04 May 2010

Learning from Chicago – The Bungalow

Inspired by a new writing assignment and in honor of the places I have lived thus far in my life's journey, I am beginning a loose 'research project' into the evolution of housing in major urban centers throughout the United States. I begin with my hometown - Chicago - and delve into the origins, influences, and future development of the Chicago-style Bungalow.
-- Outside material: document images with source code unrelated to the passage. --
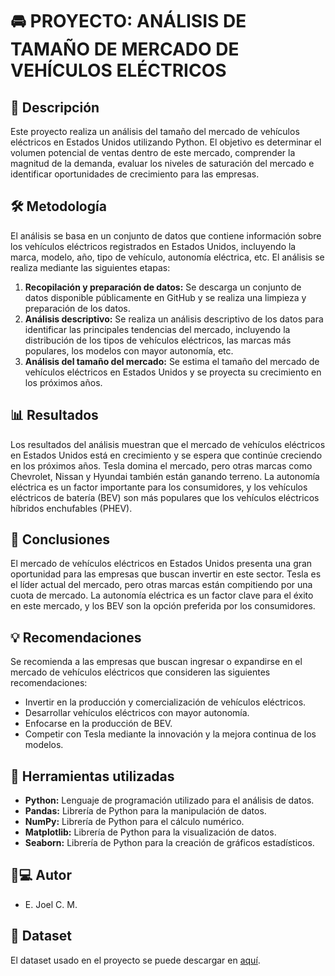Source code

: # 🚘 **PROYECTO: ANÁLISIS DE TAMAÑO DE MERCADO DE VEHÍCULOS ELÉCTRICOS** 

## 📝 Descripción

Este proyecto realiza un análisis del tamaño del mercado de vehículos eléctricos en Estados Unidos utilizando Python. El objetivo es determinar el volumen potencial de ventas dentro de este mercado, comprender la magnitud de la demanda, evaluar los niveles de saturación del mercado e identificar oportunidades de crecimiento para las empresas.

## 🛠 Metodología

El análisis se basa en un conjunto de datos que contiene información sobre los vehículos eléctricos registrados en Estados Unidos, incluyendo la marca, modelo, año, tipo de vehículo, autonomía eléctrica, etc. El análisis se realiza mediante las siguientes etapas:

1. **Recopilación y preparación de datos:** Se descarga un conjunto de datos disponible públicamente en GitHub y se realiza una limpieza y preparación de los datos.
2. **Análisis descriptivo:** Se realiza un análisis descriptivo de los datos para identificar las principales tendencias del mercado, incluyendo la distribución de los tipos de vehículos eléctricos, las marcas más populares, los modelos con mayor autonomía, etc.
3. **Análisis del tamaño del mercado:** Se estima el tamaño del mercado de vehículos eléctricos en Estados Unidos y se proyecta su crecimiento en los próximos años.

## 📊 Resultados

Los resultados del análisis muestran que el mercado de vehículos eléctricos en Estados Unidos está en crecimiento y se espera que continúe creciendo en los próximos años. Tesla domina el mercado, pero otras marcas como Chevrolet, Nissan y Hyundai también están ganando terreno. La autonomía eléctrica es un factor importante para los consumidores, y los vehículos eléctricos de batería (BEV) son más populares que los vehículos eléctricos híbridos enchufables (PHEV).

## 🧠 Conclusiones

El mercado de vehículos eléctricos en Estados Unidos presenta una gran oportunidad para las empresas que buscan invertir en este sector. Tesla es el líder actual del mercado, pero otras marcas están compitiendo por una cuota de mercado. La autonomía eléctrica es un factor clave para el éxito en este mercado, y los BEV son la opción preferida por los consumidores.

## 💡 Recomendaciones

Se recomienda a las empresas que buscan ingresar o expandirse en el mercado de vehículos eléctricos que consideren las siguientes recomendaciones:

* Invertir en la producción y comercialización de vehículos eléctricos.
* Desarrollar vehículos eléctricos con mayor autonomía.
* Enfocarse en la producción de BEV.
* Competir con Tesla mediante la innovación y la mejora continua de los modelos.

## 🧰 Herramientas utilizadas

* **Python:** Lenguaje de programación utilizado para el análisis de datos.
* **Pandas:** Librería de Python para la manipulación de datos.
* **NumPy:** Librería de Python para el cálculo numérico.
* **Matplotlib:** Librería de Python para la visualización de datos.
* **Seaborn:** Librería de Python para la creación de gráficos estadísticos.


## 👦💻 Autor

* E. Joel C. M.


## 📂 Dataset

El dataset usado en el proyecto se puede descargar en [aquí](https://github.com/EJoelCM/analisis_ev/blob/main/Electric_Vehicle_Population_Data.csv).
a typical Chicago city block

There is a reason that most large urban populations over time develop a distinct housing style. When a singular housing style is established, it can in turn be easily reproduced for lower costs and at faster speeds. Materials become easier to obtain in large quantities and builders become more efficient and adept at repetitive tasks. In addition, a consistent form of housing enables an entire class of society to achieve the ‘American Dream’ in a simple and standardized way. This concept is readily apparent in the Chicago-style bungalow.

The bungalow first appeared in India, where it was built for British subjects. From this point, the squat, rectangular style was popularized in California and, from 1910 to 1940, swept across Chicago’s landscape. These forms became so popular that a ‘Bungalow Belt’ soon formed and one-third of single family homes in the city were built in conformance with the traditional bungalow style. These homes were composed of standardized fixtures and became the first symbol of affordable single-family living for the middle class.
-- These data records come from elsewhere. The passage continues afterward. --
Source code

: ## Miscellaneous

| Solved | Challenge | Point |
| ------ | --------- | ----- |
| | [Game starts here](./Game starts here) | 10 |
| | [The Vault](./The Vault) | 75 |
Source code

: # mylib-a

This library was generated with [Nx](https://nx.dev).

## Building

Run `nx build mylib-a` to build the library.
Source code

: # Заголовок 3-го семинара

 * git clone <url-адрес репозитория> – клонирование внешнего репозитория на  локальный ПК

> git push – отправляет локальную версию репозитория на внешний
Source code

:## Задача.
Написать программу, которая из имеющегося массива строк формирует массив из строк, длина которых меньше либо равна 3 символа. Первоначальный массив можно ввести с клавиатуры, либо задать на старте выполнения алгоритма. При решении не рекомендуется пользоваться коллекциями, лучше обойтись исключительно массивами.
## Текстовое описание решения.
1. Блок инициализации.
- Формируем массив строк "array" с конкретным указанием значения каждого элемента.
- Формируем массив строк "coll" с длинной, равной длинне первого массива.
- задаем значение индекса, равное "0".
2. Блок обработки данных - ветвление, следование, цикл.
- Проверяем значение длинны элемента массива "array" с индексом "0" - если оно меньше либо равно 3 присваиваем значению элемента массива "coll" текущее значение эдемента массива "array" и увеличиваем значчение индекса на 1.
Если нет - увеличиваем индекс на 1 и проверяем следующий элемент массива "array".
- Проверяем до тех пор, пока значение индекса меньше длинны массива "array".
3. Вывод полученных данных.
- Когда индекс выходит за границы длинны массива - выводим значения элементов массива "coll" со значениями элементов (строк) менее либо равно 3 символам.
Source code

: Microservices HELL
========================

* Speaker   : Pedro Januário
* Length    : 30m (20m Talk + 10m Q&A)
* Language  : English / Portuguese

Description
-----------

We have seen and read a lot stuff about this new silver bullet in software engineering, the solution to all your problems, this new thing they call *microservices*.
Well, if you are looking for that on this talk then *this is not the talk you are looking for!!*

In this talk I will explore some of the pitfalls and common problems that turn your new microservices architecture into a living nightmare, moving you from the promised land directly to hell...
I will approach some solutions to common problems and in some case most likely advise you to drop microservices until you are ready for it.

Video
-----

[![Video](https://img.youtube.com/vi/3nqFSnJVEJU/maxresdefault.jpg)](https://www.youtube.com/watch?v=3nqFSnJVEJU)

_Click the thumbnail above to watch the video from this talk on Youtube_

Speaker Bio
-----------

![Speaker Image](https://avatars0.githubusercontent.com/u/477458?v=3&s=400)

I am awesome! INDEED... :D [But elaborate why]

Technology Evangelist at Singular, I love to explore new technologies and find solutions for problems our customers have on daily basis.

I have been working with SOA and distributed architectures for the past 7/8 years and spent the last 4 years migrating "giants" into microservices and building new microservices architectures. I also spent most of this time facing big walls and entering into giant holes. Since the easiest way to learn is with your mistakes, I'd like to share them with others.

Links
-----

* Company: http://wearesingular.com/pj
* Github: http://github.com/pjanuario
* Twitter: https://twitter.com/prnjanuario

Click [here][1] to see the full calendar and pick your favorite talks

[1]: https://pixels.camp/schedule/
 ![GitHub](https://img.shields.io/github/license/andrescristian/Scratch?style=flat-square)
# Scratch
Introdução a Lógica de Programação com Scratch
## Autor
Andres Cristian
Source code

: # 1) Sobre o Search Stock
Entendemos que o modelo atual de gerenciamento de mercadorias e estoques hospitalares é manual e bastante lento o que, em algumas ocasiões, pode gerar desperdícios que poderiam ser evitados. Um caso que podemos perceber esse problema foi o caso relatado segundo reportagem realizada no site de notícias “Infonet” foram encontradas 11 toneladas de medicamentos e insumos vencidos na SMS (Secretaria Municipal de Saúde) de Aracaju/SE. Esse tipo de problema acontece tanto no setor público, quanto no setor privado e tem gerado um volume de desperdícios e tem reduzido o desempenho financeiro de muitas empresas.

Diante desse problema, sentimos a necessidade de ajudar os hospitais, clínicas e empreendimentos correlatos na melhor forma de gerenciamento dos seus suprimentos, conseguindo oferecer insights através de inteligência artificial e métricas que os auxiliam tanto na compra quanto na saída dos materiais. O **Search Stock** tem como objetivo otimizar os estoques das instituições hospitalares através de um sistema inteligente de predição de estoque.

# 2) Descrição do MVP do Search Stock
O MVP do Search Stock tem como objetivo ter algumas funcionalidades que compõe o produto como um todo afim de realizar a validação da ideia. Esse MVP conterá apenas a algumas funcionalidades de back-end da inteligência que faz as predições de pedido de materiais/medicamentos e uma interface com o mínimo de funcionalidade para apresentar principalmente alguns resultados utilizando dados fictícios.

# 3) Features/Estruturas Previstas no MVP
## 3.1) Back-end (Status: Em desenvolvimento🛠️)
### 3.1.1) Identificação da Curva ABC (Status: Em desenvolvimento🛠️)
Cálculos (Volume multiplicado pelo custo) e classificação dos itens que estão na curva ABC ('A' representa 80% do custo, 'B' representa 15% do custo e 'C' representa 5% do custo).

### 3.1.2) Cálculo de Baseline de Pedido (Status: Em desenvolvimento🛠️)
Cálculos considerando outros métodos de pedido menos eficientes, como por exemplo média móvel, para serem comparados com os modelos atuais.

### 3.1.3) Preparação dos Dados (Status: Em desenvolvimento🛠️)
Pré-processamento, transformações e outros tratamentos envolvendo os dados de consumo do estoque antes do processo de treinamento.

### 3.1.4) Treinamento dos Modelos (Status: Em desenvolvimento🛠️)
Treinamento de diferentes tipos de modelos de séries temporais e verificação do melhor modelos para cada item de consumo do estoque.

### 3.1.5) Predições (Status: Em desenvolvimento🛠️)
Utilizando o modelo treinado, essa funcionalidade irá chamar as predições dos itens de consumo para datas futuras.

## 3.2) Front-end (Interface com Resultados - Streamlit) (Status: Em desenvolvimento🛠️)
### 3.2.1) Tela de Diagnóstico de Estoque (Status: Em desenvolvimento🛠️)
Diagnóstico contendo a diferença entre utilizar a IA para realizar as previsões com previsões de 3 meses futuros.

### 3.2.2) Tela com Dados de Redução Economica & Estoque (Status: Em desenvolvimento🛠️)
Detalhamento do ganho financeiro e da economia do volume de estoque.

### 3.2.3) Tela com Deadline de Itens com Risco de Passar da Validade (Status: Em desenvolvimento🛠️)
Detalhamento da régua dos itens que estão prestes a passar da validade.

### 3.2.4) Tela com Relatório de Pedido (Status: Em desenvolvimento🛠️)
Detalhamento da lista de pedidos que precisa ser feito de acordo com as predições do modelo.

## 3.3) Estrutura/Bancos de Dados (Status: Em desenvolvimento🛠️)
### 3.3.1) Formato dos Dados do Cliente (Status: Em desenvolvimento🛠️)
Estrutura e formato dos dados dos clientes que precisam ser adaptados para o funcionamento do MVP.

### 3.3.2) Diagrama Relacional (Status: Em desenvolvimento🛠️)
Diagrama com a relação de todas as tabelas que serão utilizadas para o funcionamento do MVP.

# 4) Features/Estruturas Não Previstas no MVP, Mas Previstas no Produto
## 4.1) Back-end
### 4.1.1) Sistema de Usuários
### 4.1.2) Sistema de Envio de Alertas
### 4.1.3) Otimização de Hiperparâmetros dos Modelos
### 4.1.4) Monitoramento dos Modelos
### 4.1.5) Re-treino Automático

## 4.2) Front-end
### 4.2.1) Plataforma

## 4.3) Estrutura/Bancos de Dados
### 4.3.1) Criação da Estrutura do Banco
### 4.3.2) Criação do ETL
a typical Bungalow floor plan

In many ways, the Chicago Style Bungalow serves as an embodiment of Midwestern values. They were built for a rapidly growing population of families flocking to a city booming with manufacturing and industry professions during the first half of the twentieth century. Key characteristics of a Chicago Bungalow are sturdy brick construction, a roofline perpendicular to the street, one or one and one half stories, detailed windows and stone work, and sheltered entries and porches to protect from harsh Chicago weather conditions. These structures developed as a segment of the Arts and Crafts movement in America, emphasizing craftsmanship and a strong connection to nature.
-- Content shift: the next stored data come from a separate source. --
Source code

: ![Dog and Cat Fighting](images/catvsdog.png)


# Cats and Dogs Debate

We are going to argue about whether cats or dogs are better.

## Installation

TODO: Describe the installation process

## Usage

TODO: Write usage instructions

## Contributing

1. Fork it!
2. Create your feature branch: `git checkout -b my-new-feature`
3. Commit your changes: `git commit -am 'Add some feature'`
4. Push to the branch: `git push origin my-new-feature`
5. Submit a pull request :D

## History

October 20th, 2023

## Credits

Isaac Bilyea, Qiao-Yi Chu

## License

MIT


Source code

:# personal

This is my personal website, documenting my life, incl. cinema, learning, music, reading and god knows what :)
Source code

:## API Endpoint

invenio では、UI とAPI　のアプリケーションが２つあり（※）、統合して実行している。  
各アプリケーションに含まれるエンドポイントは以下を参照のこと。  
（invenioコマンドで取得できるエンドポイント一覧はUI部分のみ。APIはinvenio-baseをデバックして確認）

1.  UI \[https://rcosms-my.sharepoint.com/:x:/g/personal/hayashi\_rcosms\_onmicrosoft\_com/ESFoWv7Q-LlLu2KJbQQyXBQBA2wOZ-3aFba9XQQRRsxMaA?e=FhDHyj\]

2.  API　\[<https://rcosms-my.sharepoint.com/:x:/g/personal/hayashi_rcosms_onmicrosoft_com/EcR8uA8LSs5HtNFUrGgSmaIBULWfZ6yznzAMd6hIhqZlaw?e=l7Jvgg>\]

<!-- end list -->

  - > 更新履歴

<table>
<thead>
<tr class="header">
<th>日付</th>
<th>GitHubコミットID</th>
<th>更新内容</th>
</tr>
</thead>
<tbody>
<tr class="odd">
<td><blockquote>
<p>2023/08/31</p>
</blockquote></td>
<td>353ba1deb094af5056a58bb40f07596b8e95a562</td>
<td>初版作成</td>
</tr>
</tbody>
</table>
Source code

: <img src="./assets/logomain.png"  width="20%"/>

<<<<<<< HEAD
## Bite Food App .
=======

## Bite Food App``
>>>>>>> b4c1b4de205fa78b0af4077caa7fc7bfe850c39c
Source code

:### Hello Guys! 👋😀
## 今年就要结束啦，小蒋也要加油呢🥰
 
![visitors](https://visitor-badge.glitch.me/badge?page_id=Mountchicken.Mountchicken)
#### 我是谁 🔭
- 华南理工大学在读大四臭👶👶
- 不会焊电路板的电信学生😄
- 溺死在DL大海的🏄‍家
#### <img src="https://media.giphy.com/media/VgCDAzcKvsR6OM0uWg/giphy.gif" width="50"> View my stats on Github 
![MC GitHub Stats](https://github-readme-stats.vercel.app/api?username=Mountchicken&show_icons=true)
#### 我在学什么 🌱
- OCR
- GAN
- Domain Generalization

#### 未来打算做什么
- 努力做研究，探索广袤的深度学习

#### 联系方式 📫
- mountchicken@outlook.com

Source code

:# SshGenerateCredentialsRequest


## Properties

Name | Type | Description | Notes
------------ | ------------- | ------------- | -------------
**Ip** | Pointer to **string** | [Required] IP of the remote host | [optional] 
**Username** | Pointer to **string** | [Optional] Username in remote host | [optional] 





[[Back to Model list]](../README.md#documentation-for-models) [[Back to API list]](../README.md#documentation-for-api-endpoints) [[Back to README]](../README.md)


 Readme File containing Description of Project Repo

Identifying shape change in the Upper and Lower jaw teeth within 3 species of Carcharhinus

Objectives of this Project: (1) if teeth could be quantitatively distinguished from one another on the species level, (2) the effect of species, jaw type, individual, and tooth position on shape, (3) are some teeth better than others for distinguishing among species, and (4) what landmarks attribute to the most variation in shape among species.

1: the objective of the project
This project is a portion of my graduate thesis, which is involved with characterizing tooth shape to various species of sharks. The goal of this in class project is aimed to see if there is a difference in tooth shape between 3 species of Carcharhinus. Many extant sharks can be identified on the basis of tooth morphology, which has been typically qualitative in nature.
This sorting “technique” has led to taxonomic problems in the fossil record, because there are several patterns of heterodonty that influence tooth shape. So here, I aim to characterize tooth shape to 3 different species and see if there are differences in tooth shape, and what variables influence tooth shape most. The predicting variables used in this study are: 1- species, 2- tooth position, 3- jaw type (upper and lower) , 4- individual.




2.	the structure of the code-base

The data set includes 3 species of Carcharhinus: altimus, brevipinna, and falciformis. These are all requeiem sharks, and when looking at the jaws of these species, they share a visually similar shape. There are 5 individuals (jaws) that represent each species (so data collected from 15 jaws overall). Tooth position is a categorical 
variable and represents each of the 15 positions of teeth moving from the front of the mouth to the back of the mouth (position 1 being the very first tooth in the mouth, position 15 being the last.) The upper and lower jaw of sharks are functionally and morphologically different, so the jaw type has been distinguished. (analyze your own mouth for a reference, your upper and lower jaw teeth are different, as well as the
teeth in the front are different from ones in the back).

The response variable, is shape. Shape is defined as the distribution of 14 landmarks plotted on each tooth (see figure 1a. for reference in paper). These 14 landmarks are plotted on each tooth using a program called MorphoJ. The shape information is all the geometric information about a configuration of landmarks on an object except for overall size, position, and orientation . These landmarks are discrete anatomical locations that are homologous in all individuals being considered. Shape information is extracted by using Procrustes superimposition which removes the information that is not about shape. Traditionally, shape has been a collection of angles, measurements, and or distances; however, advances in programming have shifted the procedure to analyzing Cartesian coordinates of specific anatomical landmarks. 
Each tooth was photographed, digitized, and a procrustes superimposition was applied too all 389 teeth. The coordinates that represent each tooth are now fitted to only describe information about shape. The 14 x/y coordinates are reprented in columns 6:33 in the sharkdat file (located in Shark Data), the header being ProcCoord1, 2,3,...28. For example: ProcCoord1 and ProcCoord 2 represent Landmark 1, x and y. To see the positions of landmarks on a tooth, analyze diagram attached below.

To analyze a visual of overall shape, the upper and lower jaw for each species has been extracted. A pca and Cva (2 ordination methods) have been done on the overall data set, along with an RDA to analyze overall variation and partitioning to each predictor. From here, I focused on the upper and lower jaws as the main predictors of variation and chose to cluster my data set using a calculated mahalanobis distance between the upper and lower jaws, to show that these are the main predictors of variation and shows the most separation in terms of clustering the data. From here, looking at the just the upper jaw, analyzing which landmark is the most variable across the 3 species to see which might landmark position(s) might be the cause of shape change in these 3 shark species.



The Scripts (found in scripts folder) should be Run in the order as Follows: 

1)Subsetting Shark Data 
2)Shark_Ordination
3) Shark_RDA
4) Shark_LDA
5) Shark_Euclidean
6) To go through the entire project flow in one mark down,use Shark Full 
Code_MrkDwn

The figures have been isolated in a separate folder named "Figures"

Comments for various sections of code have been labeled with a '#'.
These are ideas and qualities that are still held in high regard in Chicago and the Midwestern Region as a whole. It is now evident the simple ideas that drove the creation of the Chicago Style bungalow are characteristics that will remain prominent in working class families as our cities grow and progress into the twenty first century.

1 comment:

Lauren said...

I am doing research on Chicago Bungalows and came across this post. I would love to use this photo and floor plan- do you have the citations for them/ know where I can find the originals? Thanks!